Health reform 'stifled' in Northern Ireland during political deadlock, think-tank warns

Professor Deirdre Heenan has co-authored a damning independent report into the Northern Ireland health service
Professor Deirdre Heenan has co-authored a damning independent report into the Northern Ireland health service Professor Deirdre Heenan has co-authored a damning independent report into the Northern Ireland health service

POLITICAL deadlock and a 'culture of fear' in the Northern Ireland health service is 'stifling' NHS reform, the author of a damning independent report has warned.

Influential think-tank, the Nuffield Trust, has also criticised the "tight command and control" at "the heart" of the north's health system that has led to the creation of a 'bunker mentality' discouraging openness about failings.

Interviews with frontline workers, clinicians and senior managers took place last year to inform the detailed research by the English body, which aims to improve healthcare across the UK and advise government on policy.

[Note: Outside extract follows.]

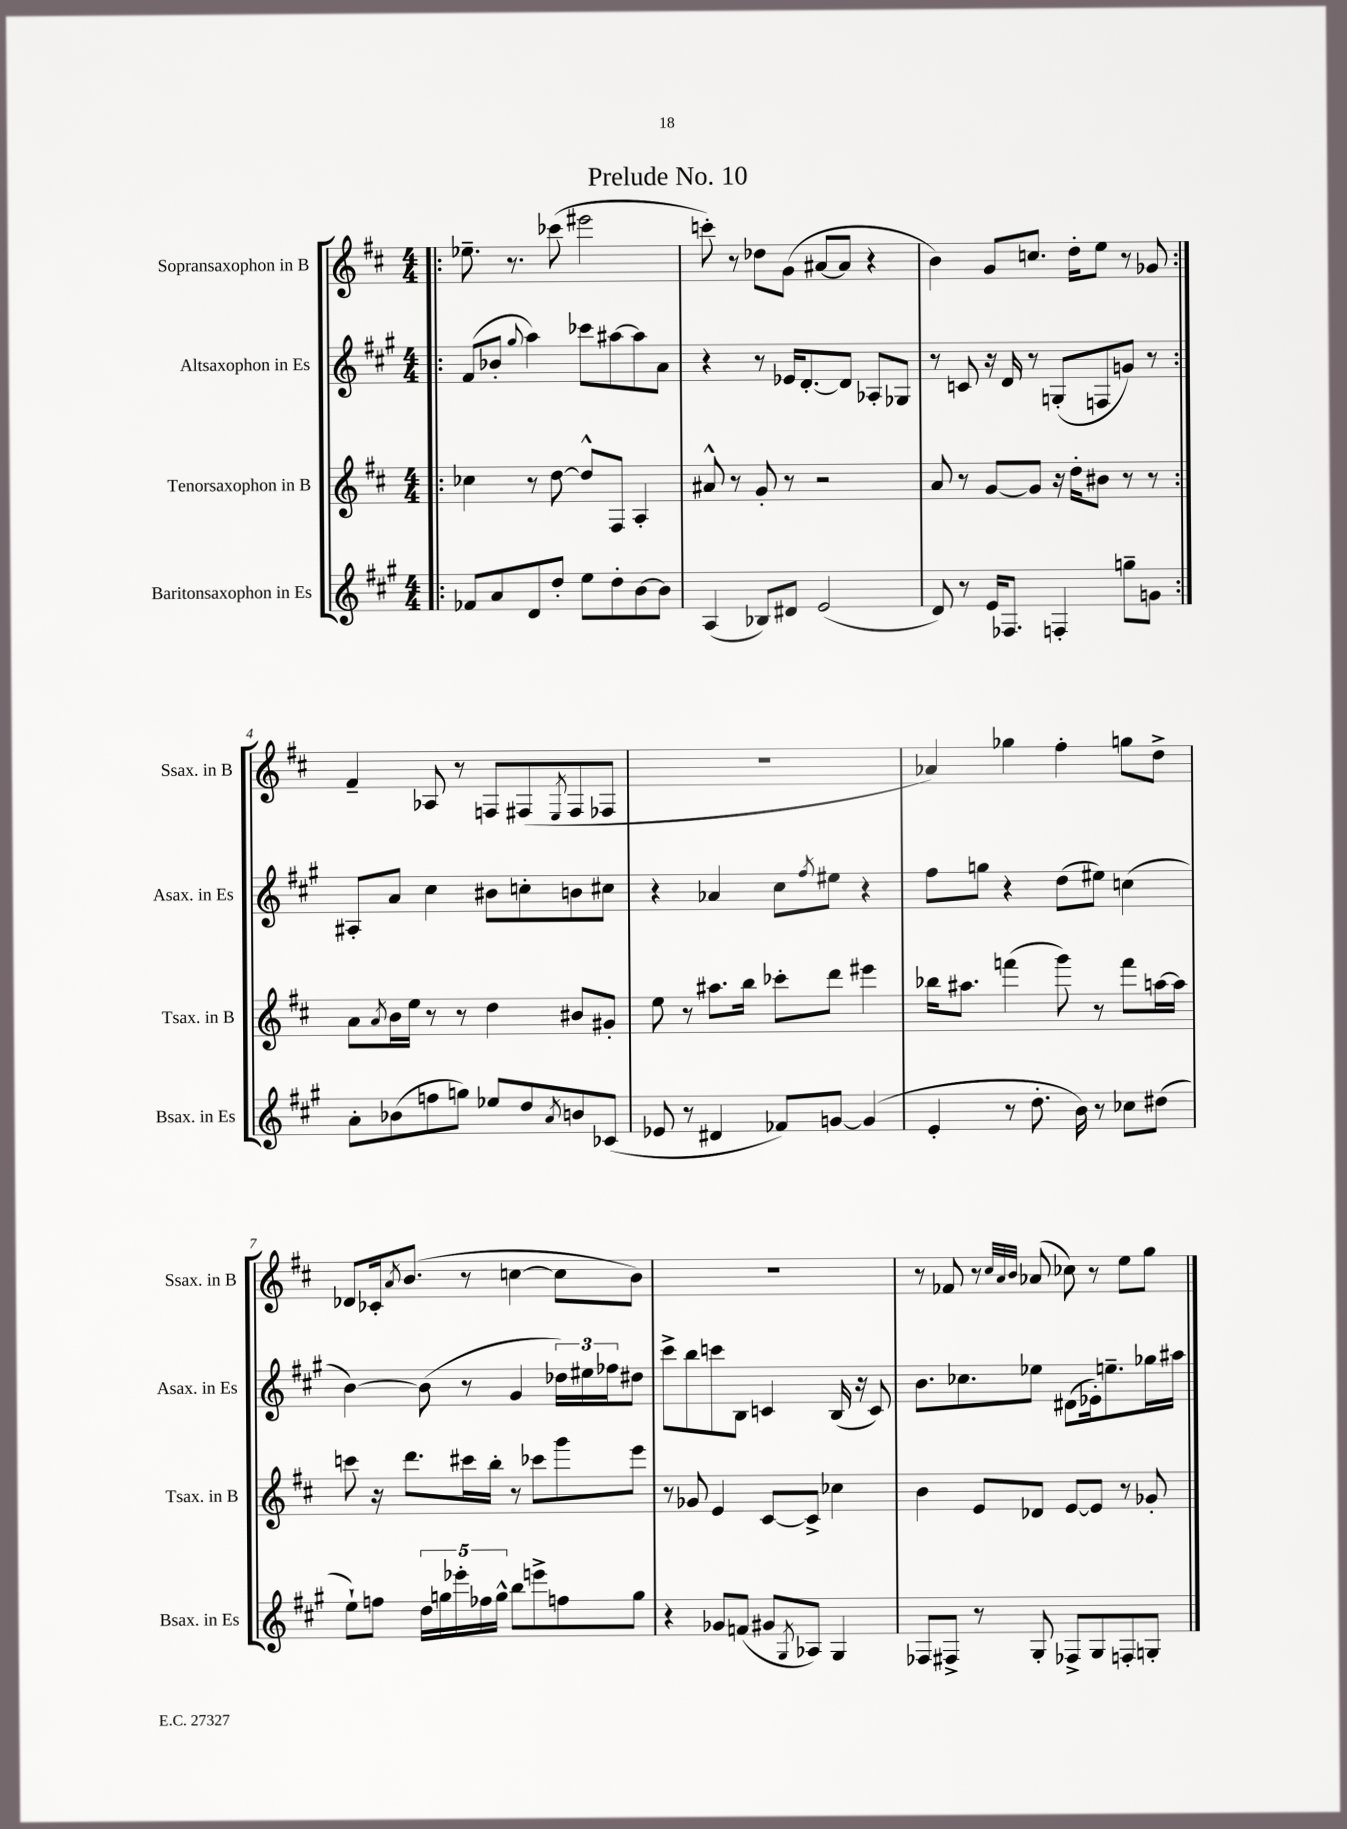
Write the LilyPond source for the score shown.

Co-author Professor Deirdre Heenan, who is based at Ulster University, was scathing in her assessment of the multi-layered bureaucracy in the north's health service - and said the "bottom line" was that patients were "languishing" on waiting lists.

Researchers discovered that a patient in Northern Ireland is nearly 50 times as likely to be waiting more than a year for care than one in Wales - the next worst performer.

It also concluded the north is "lagging behind" in delivering social care.

"We have been told in seven separate reports over the past decade that we are over-managed, over-administered and are on the verge of collapse," Professor Heenan said.

"Through our interviews we found that a tight 'command and control' style of management from the top has resulted in a lack of ambition, learning and working out new ideas...it is stifling progress.

"There is also a culture of fear that continues to exist with staff afraid to report problems...if we looking at other learning systems in the NHS such as Scotland we can see the progress, that is not happening here".

Professor Heenan, who is a senior associate at Nuffield, said spiralling waiting lists represent a "major breach of public trust".

"A citizen here is more than 3,000 times as likely as a citizen of England to have been waiting more than a year for healthcare..How bad does it have to get before action is taken," she added.

The report acknowledges that although the civil service is doing its best to provide leadership, the collapse of power-sharing is exacerbating chronic problems.

Three years after the Bengoa Report - which provided a blueprint to overhaul the north's health service - the research also identified serious failings in workforce planning over the past decade that had led to health trusts relying on costly agency staff.

Report co-author Mark Dayan, said: "There's no doubt that the people we spoke to were committed to changing to a health service that does a better job keeping people well. But this is colliding with a centralised culture that is exactly what you don't need for a process of experimentation.

"Meanwhile the lack of political leadership makes difficult decisions hard to defend either morally or legally...without elected leaders, it turns out things grind to a halt because officials don’t have the legitimacy to make tough calls."

The British Medical Association (BMA), the union representing doctors, said the Nuffield research highlighted the "scale of the challenge" to drive reform - and the urgent need for devolution to be restored.

"We do not have enough doctors in general practice or in our hospitals to deliver the services patients in Northern Ireland need," Dr Alan Stout of the BMA said.